During the meeting, Frankovich stressed she fears that reopening too quickly and without proper plans and protections in place could lead to another bout of shelter in place, which nobody wants.
“If we can sort of look at this more science-based approach and (exercise) some patience on the front end, I think we can help to minimize some of the economic and health impacts long term,” she said. “I know it’s been rough.”
And at this point, anyway, the only alternative is willfully violating the governor’s order, thumbing Humboldt County’s nose at the state that has delivered a mobile testing site, shipments of personal protective supplies and the equipment needed to transform Redwood Acres into a care site.
County of Humboldt
A California Department of Corrections and Rehabilitation inmate work crew helps construct an alternative care site at Redwood Acres Fairgrounds.
“To go behind the governor and violate his order and do our own changes might burn us later when we need them,” Stephens cautioned.
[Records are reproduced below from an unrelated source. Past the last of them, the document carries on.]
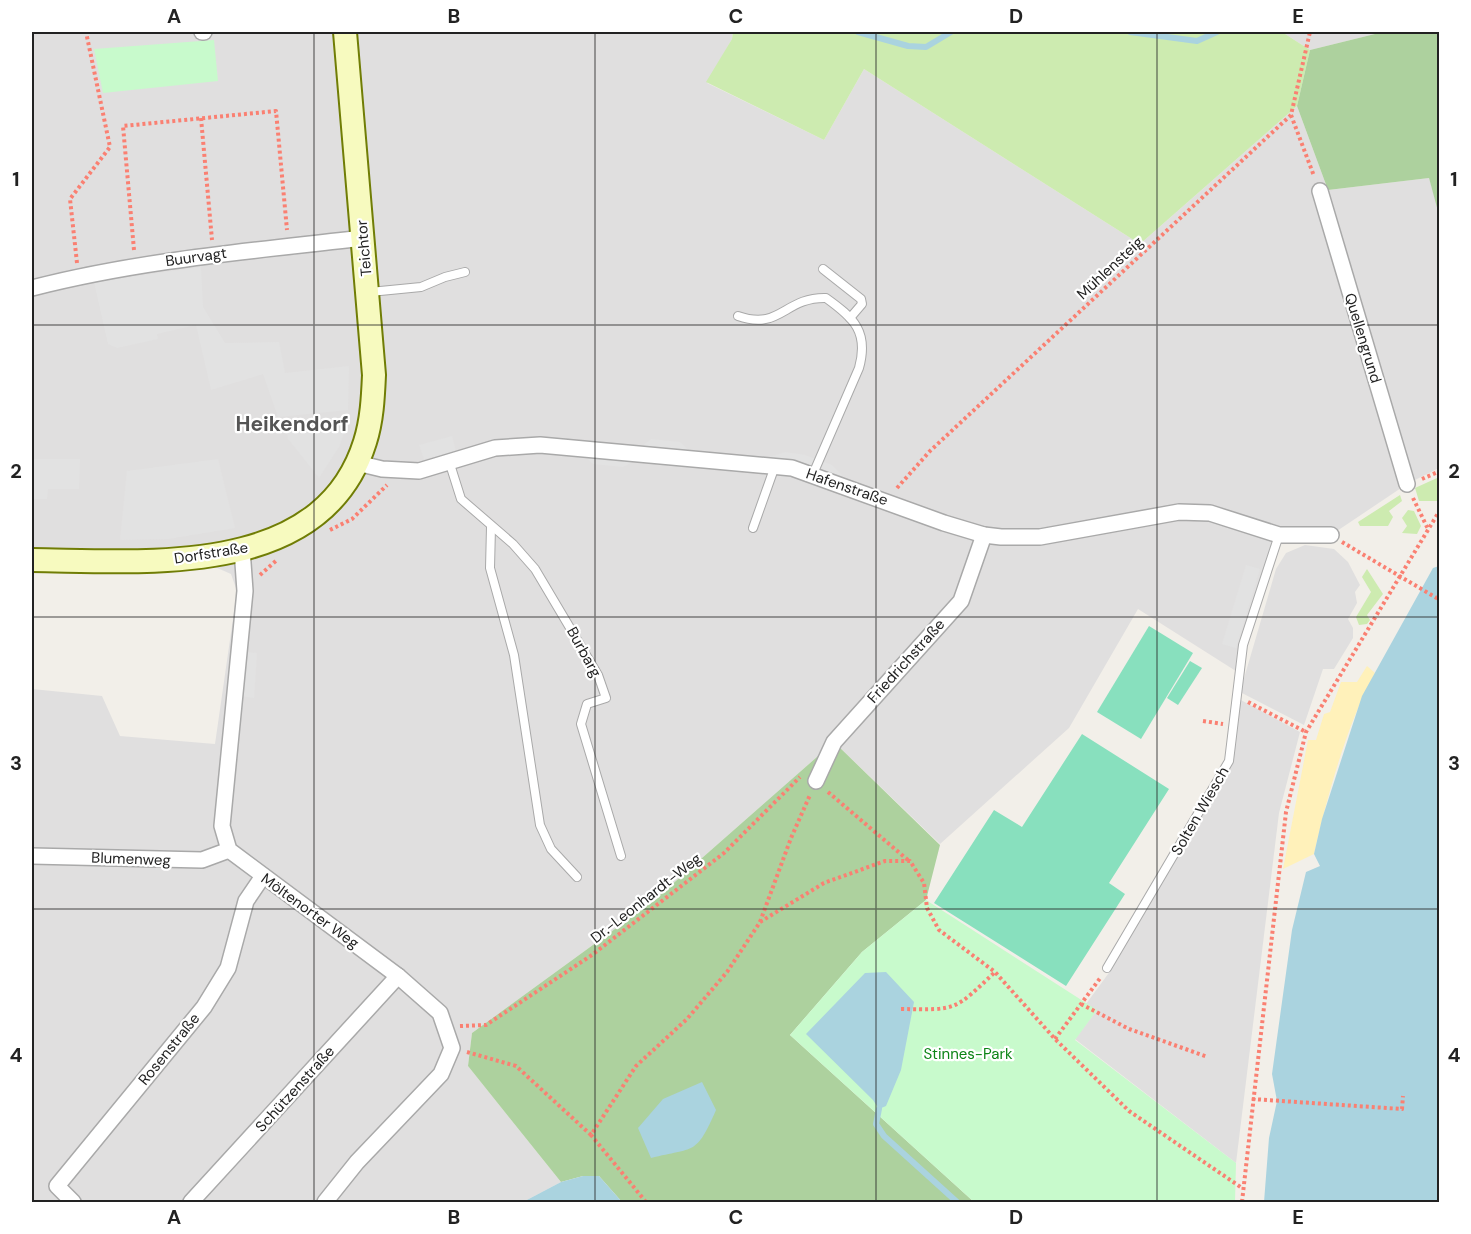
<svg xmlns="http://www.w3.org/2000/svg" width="1471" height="1234" viewBox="0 0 1471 1234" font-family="'DM Sans',sans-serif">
  <rect width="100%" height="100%" fill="#f2efe9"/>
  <g fill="#e0dfdf">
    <polygon points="32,32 733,32 732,39 707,83 824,140 864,69 1140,244 1297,106 1328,190 1429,178 1440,215 1439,468 1407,484 1331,535 1279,535 1243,645 1239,673 1138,609 1069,728 940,844 834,742 652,902 472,1033 468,1066 561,1182 523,1202 32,1202 32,689 102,696 120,736 215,744 237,591 231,574 215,567 32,572"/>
    <polygon points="1282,32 1383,32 1310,50"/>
    <polygon points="1305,545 1334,549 1348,562 1360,585 1355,592 1357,603 1348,619 1353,628 1353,638 1334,669 1323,669 1304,725 1240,692 1276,569 1286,553"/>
    <polygon points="1239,699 1300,732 1279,813 1236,1163 1075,1039 1096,1011 1086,1004 1111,970 1231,762"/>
  </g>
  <g fill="#cdebb0">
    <polygon points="733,32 1282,32 1310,50 1297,106 1140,244 864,69 824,140 706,82 732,39"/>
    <polygon points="1437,478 1439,478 1438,501 1419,501 1415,488"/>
    <polygon points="1400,495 1402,501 1389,511 1393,517 1388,526 1360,526 1358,522"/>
    <polygon points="1408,510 1414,511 1421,526 1417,534 1402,533 1407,526 1402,518"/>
    <polygon points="1367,569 1383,594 1367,615 1370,620 1367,624 1359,625 1356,617 1371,592 1362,577"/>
  </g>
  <g fill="#add19e">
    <polygon points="1383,32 1439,32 1439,215 1429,178 1328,190 1297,106 1310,50"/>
    <polygon points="834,742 940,845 926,900 862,952 790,1035 974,1202 622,1202 599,1176 583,1176 561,1182 468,1066 472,1033 652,902"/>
  </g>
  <path fill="#fff1ba" d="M 1367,666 L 1375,673 C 1347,723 1327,797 1314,854 L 1283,869 L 1308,740 L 1316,740 L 1324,714 L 1330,712 L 1341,682 L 1357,682 Z"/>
  <g fill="#c8facc">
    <polygon points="214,40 218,81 103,93 94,49"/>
    <polygon points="926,900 1097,1010 1075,1040 1236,1163 1235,1202 974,1202 790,1035 862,952"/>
  </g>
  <g fill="#88e0be">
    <polygon points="1149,626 1193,653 1141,739 1097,712"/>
    <polygon points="1190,661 1202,668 1178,705 1167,698"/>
    <polygon points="1082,734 1169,789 1109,883 1125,894 1066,986 934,903 994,810 1022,827"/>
  </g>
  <g fill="#e2e2e2">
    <polygon points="201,267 203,307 225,343 279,342 285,373 349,366 348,410 278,417 263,374 211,390 196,325 157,334 158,339 117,348 108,344 94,282"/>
    <polygon points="348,422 339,447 319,478 288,439 286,426"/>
    <polygon points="452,436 456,452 424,459 419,445"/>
    <polygon points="651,439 680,442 689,450 642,446"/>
    <polygon points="785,452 805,455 832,465 843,476 770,457"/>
    <polygon points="583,455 636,460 623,467 593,464"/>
    <polygon points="32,459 80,459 79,489 48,489 47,499 32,499"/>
    <polygon points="218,459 235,528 168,539 120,540 127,471"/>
    <polygon points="1246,565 1260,569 1236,648 1222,644"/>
    <polygon points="244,652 257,653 254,698 241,696"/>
  </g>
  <g fill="#aad3df">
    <polygon points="1439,566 1439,1202 1264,1202 1269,1138 1277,1101 1272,1074 1292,930 1306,872 1320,866 1314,854 1322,819 1362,696 1433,568"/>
    <polygon points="886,972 914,1002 901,1070 886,1106 879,1109 873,1100 806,1034 865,973"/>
    <path d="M 702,1082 L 716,1110 C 696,1156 695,1147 651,1158 L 638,1128 L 663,1099 Z"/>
    <polygon points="583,1176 599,1176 622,1202 523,1202 561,1182"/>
  </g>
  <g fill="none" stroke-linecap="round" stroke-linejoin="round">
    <g stroke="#aad3df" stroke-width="6">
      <polyline points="858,32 908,46 926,47 951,32"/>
      <polyline points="1130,32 1197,41 1217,32"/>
      <polyline points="879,1109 876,1124 884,1136 957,1202"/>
    </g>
    <defs>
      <g id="lane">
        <polyline points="823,269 861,299 862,304 850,318"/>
        <polyline points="370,292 421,287 445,277 465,272"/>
        <path d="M 738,316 C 781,331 784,297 826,298 C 854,318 869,332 859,368 L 813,474"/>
        <polyline points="449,461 461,499 513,544 535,569 598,675 606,698 587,704 581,724 621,856"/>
        <polyline points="491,527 490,568 514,655 540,825 551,849 577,877"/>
        <polyline points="753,528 775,466"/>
        <polyline points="1107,968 1229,761 1243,645 1279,535"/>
      </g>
      <g id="street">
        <polyline points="202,32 204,32"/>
        <polyline points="1320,191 1407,484"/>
        <path d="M 32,288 C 141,260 252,251 363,238"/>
        <polyline points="357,463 382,469 419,471 495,448 540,445 792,468 944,523 984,535 1001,537 1040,537 1179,512 1210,513 1279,535 1331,535"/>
        <polyline points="242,549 245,591 222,826 229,850 398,976 440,1013 452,1048 441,1074 357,1162 325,1202"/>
        <polyline points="816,781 834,742 961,601 984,535"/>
        <polyline points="32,856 202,860 229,850"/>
        <polyline points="73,1202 57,1186 204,1007 228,968 246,901 263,876"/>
        <polyline points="191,1202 398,976"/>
      </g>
      <path id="secondary" d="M 32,560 C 144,561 322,580 365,442 C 372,420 373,397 374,375 L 345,32"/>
    </defs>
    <use href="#lane" stroke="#a9a9a9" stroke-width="10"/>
    <use href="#street" stroke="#a9a9a9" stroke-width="18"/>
    <use href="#secondary" stroke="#707d05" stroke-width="26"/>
    <g stroke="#fa8072" stroke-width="4" stroke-dasharray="3 3" stroke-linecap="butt">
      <polyline points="1291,115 1314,176"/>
      <polyline points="201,118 212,240"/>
      <polyline points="134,250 123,126 276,111 287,230"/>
      <polyline points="77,263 70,199 110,147 86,32"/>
      <polyline points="1422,479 1440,471"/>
      <polyline points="897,488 930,451 1291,115 1310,32"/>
      <polyline points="1413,498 1428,529"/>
      <polyline points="330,530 352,519 387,485"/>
      <polyline points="1342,542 1440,600"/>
      <polyline points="260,575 277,560"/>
      <polyline points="1248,702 1306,732"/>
      <polyline points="1203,721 1223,724"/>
      <polyline points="828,792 909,861"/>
      <polyline points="760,922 791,838 810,795"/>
      <polyline points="1081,1004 1129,1029 1208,1057"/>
      <path d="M 901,1009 C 957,1010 954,1011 995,972"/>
      <polyline points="460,1026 486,1025 592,955 724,853 800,777"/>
      <polyline points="1055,1039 1101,977"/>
      <polyline points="467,1052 516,1066 591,1135"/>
      <polyline points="1252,1099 1402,1109 1403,1096"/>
      <polyline points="646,1202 591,1135 636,1066 687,1019 727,972 760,922 824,883 885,861 910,861 924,883 927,908 939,930 995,972 1055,1039 1129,1111 1242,1188"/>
      <polyline points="1242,1202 1286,812 1306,732 1440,510"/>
    </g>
    <use href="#lane" stroke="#fff" stroke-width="8"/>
    <use href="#street" stroke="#fff" stroke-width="15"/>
    <use href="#secondary" stroke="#f7fabf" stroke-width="22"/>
  </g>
  <path fill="none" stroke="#222" stroke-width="1.5" stroke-opacity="0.55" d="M 314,32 L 314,1202M 595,32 L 595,1202M 876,32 L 876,1202M 1157,32 L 1157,1202M 32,325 L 1440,325M 32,617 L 1440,617M 32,909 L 1440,909"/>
  <g text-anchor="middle" stroke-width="4.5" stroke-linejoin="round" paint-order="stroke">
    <g font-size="15" fill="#222" stroke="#fff">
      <text transform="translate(364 248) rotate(-95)" y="5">Teichtor</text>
      <text transform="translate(196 257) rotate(-8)" y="5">Buurvagt</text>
      <text transform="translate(1110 268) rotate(-43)" y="5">Mühlensteig</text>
      <text transform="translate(1363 338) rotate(73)" y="5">Quellengrund</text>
      <text transform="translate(847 487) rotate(19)" y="5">Hafenstraße</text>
      <text transform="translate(211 553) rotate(-9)" y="5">Dorfstraße</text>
      <text transform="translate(584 652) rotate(61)" y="5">Burbarg</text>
      <text transform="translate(906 661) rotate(-48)" y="5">Friedrichstraße</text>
      <text transform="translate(1200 811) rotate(-60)" y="5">Solten Wiesch</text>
      <text transform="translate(131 859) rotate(2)" y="5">Blumenweg</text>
      <text transform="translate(646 898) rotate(-38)" y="5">Dr.-Leonhardt-Weg</text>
      <text transform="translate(310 911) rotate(36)" y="5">Möltenorter Weg</text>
      <text transform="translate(169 1049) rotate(-51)" y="5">Rosenstraße</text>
      <text transform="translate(295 1089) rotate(-48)" y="5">Schützenstraße</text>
    </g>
    <g font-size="15" fill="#0c8416" stroke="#fff">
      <text x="968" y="1059">Stinnes-Park</text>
    </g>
    <g font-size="21" font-weight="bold" fill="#555" stroke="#fff">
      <text x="292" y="431">Heikendorf</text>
    </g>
  </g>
  <rect width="1471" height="1234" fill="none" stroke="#ffffff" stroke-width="66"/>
  <rect x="33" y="33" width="1405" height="1168" fill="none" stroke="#222" stroke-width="2"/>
  <g font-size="20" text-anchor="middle" font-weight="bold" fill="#222">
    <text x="174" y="23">A</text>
    <text x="454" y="23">B</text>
    <text x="736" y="23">C</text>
    <text x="1016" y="23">D</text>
    <text x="1298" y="23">E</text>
    <text x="16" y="186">1</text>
    <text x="1454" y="186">1</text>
    <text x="16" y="478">2</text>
    <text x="1454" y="478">2</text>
    <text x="16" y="770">3</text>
    <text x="1454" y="770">3</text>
    <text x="16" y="1062">4</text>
    <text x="1454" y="1062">4</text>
    <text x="174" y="1224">A</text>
    <text x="454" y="1224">B</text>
    <text x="736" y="1224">C</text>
    <text x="1016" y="1224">D</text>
    <text x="1298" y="1224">E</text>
  </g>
</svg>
Just a couple days later, Honsal publicly stood up to the governor after word leaked Newsom intended to order all beaches in the state closed after Orange County residents flooded their beaches last weekend with minimal social distancing. Honsal issued a fiery statement announcing his “strong opposition” to the potential order and hinting that he would deem it “unconstitutional” and opt not to enforce it. A short time later, Newsom’s office announced that it had limited the order to Southern California, prompting Honsal to express his gratitude.
The back and forth helps illustrate the delicate dance taking place as officials weigh statewide preparedness against local needs, preparation against urgency, protection against risk, and economic damage and all that comes with it against the spread of a deadly virus. Amid it all, there’s a vocal contingent who simply don’t believe the risk is what the vast majority of the world’s epidemiologists, physicians and public health officials say it is.
“Sometimes people don’t want to hear what’s being said and so they’re going to go shop for something else to try and provide an argument [against] what we’re doing here. And I get that. Trust but verify, right?” Honsal said into his webcam at the supervisors’ meeting. “But the fact is, we have to go with the facts. Dr. Frankovich and I are dedicated here to doing what is best for our community. And we understand these are harsh decisions at times but these are decisions we make for our county, for our people, in the best interest of public health at this time.”